[Begin MATERIAL TO PROCESS]

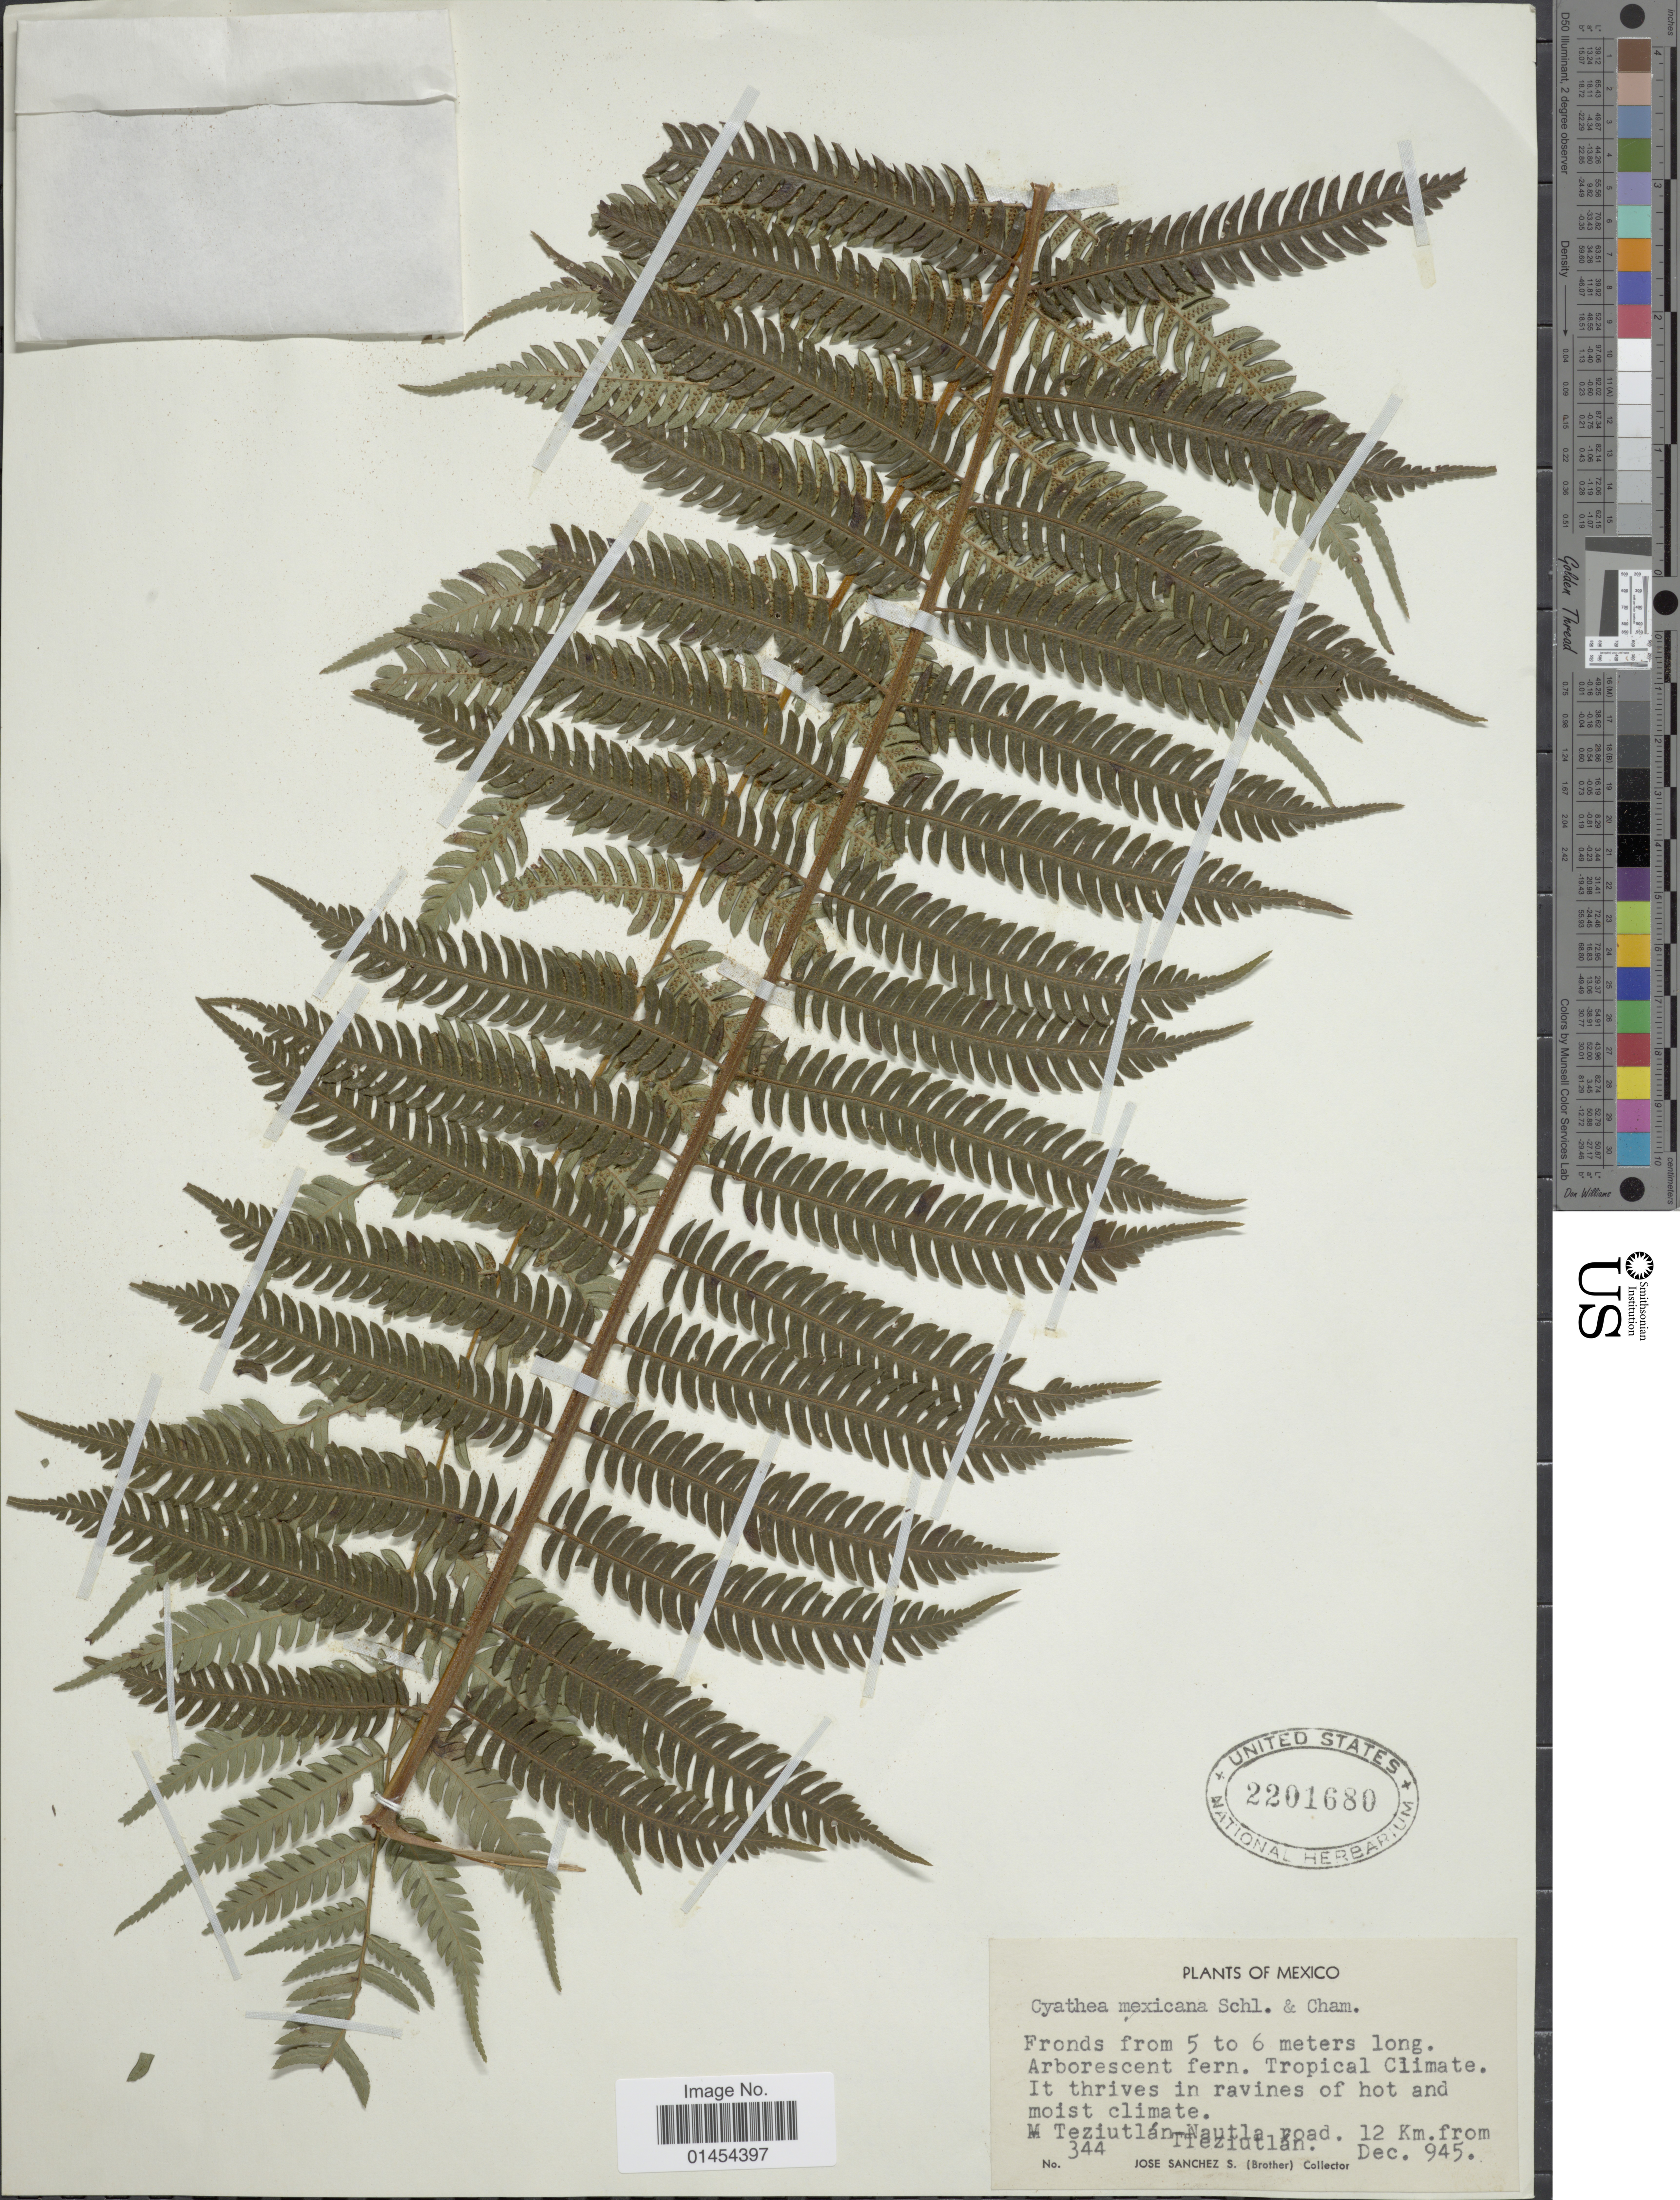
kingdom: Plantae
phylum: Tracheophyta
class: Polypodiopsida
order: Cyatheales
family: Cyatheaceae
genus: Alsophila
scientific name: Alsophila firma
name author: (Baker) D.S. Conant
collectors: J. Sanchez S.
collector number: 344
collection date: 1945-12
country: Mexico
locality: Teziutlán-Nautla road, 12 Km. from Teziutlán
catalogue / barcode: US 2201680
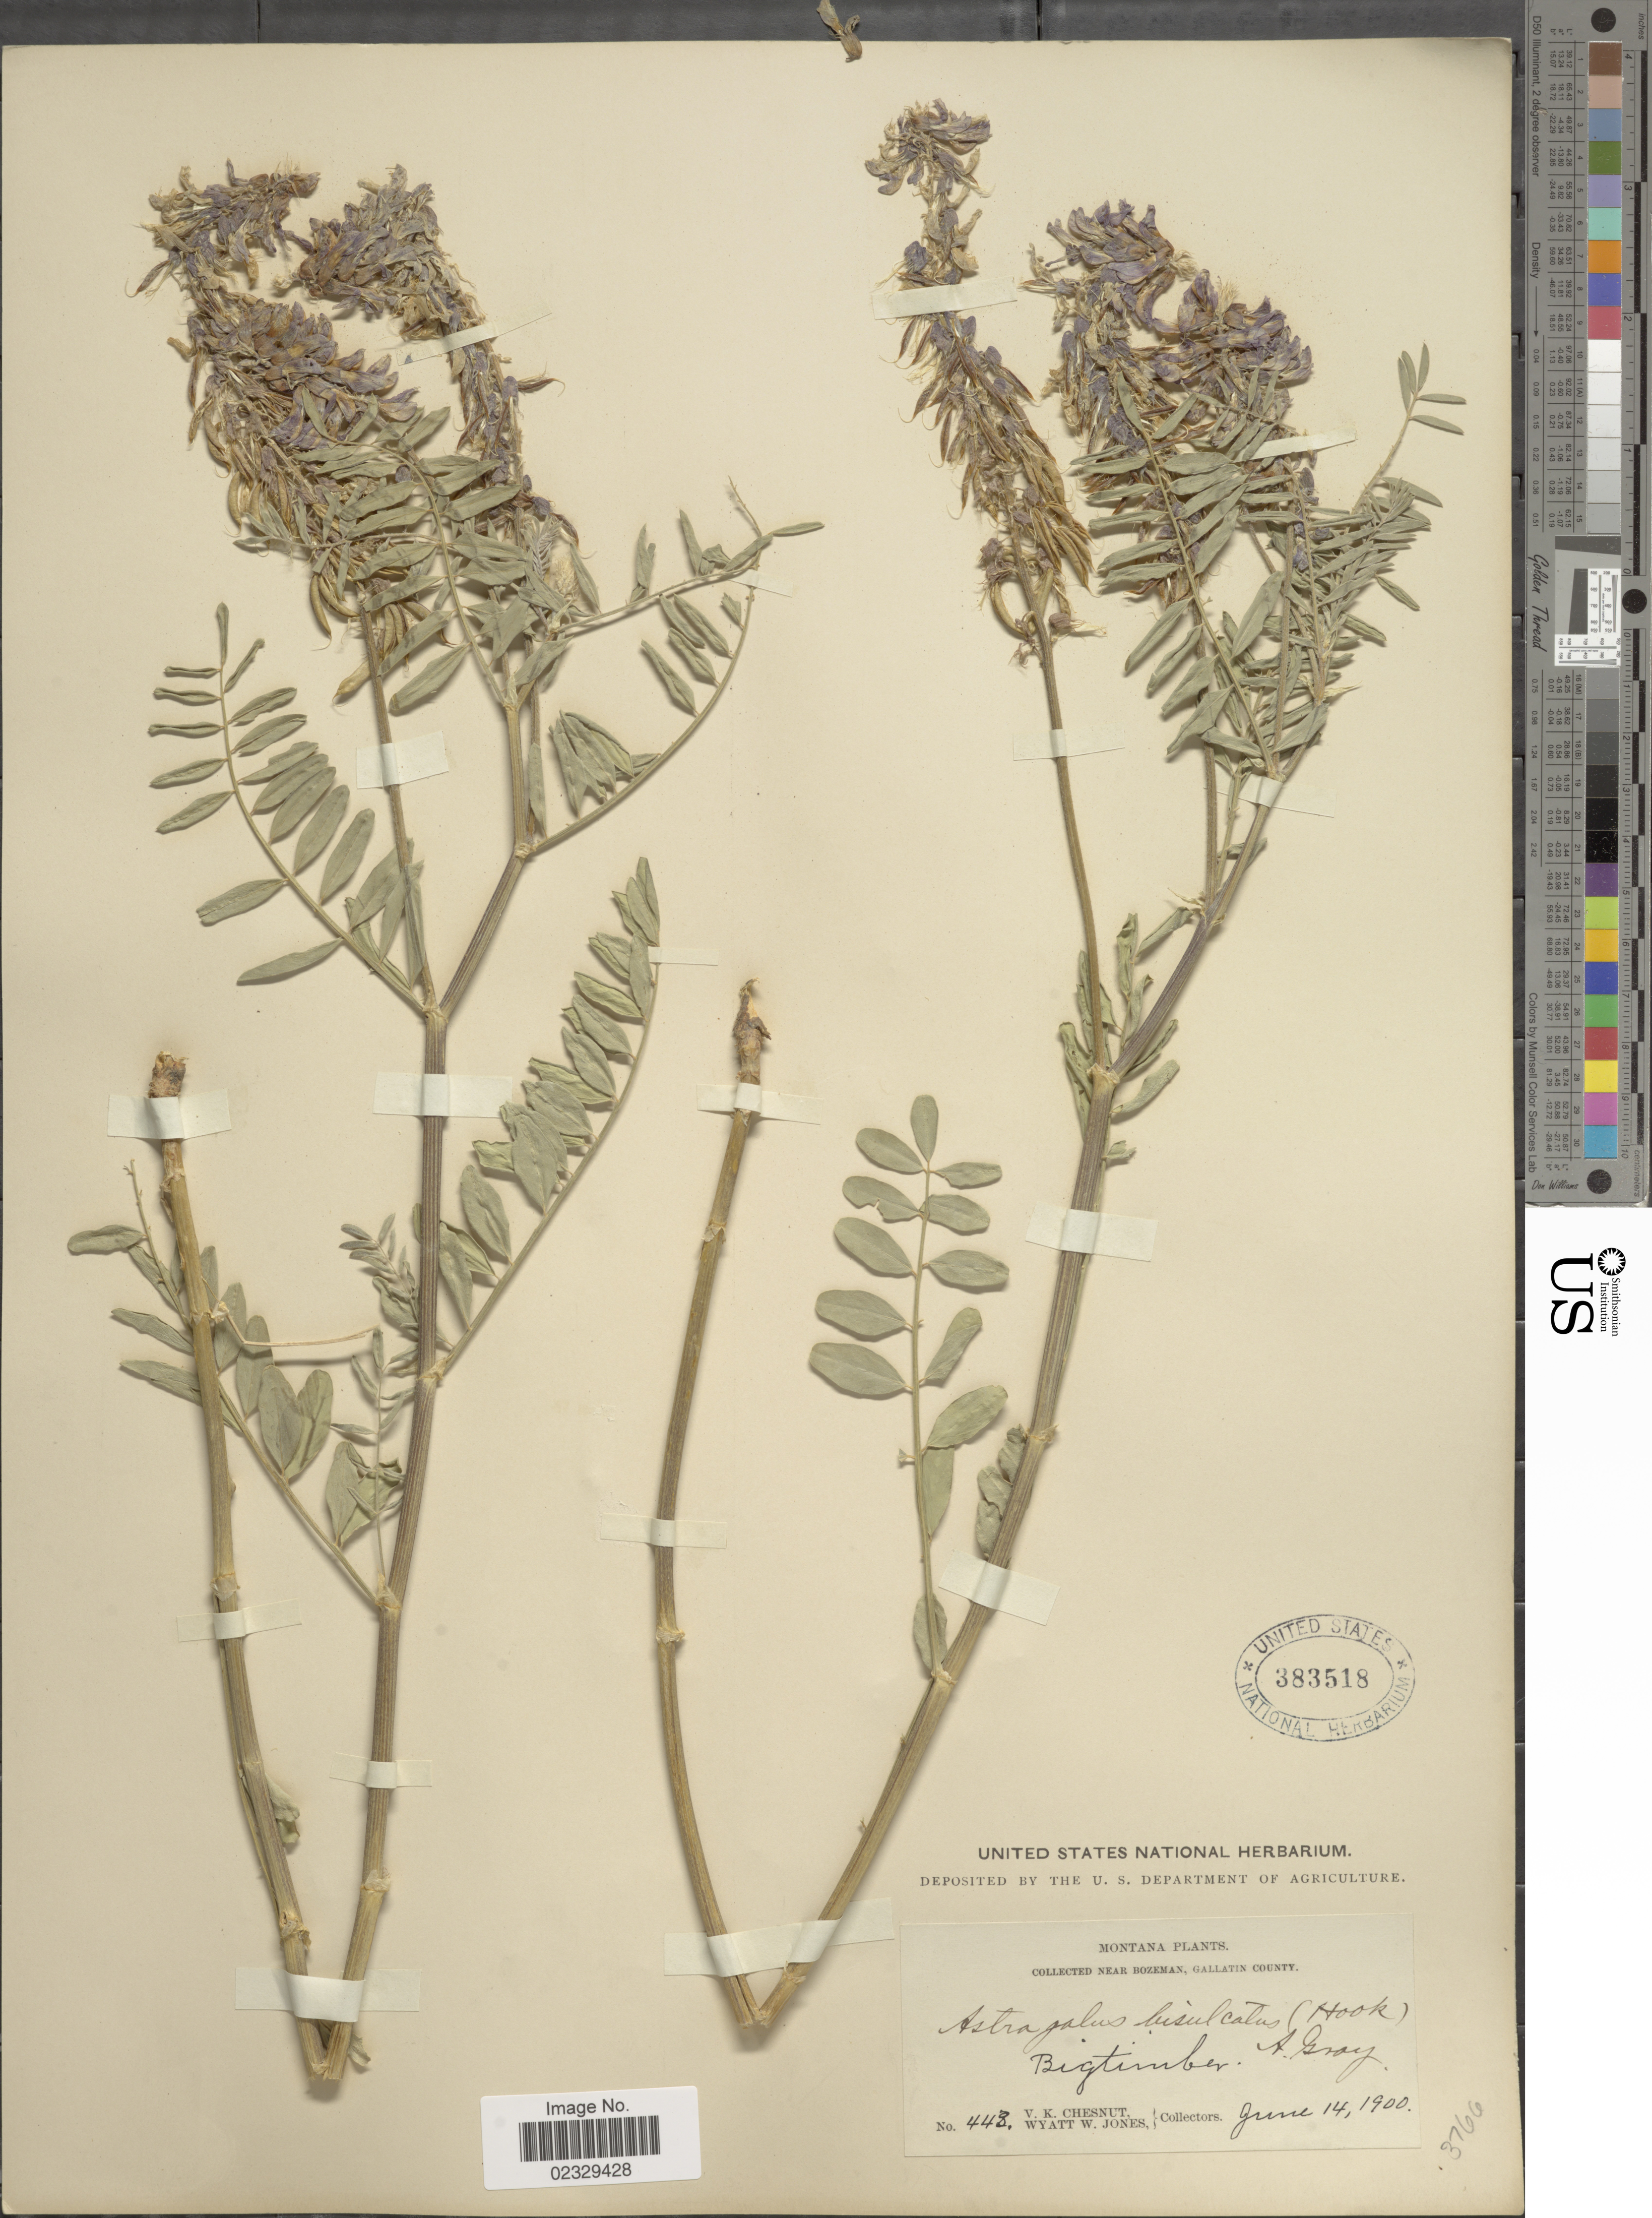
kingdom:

[End MATERIAL TO PROCESS]

Write out the listing again with "collection date" replaced by "date collected" everywhere it occurs, changing nothing else. Leave out the pictures.

kingdom: Plantae
phylum: Tracheophyta
class: Polypodiopsida
order: Cyatheales
family: Cyatheaceae
genus: Alsophila
scientific name: Alsophila firma
name author: (Baker) D.S. Conant
collectors: J. Sanchez S.
collector number: 344
date collected: 1945-12
country: Mexico
locality: Teziutlán-Nautla road, 12 Km. from Teziutlán
catalogue / barcode: US 2201680
kingdom:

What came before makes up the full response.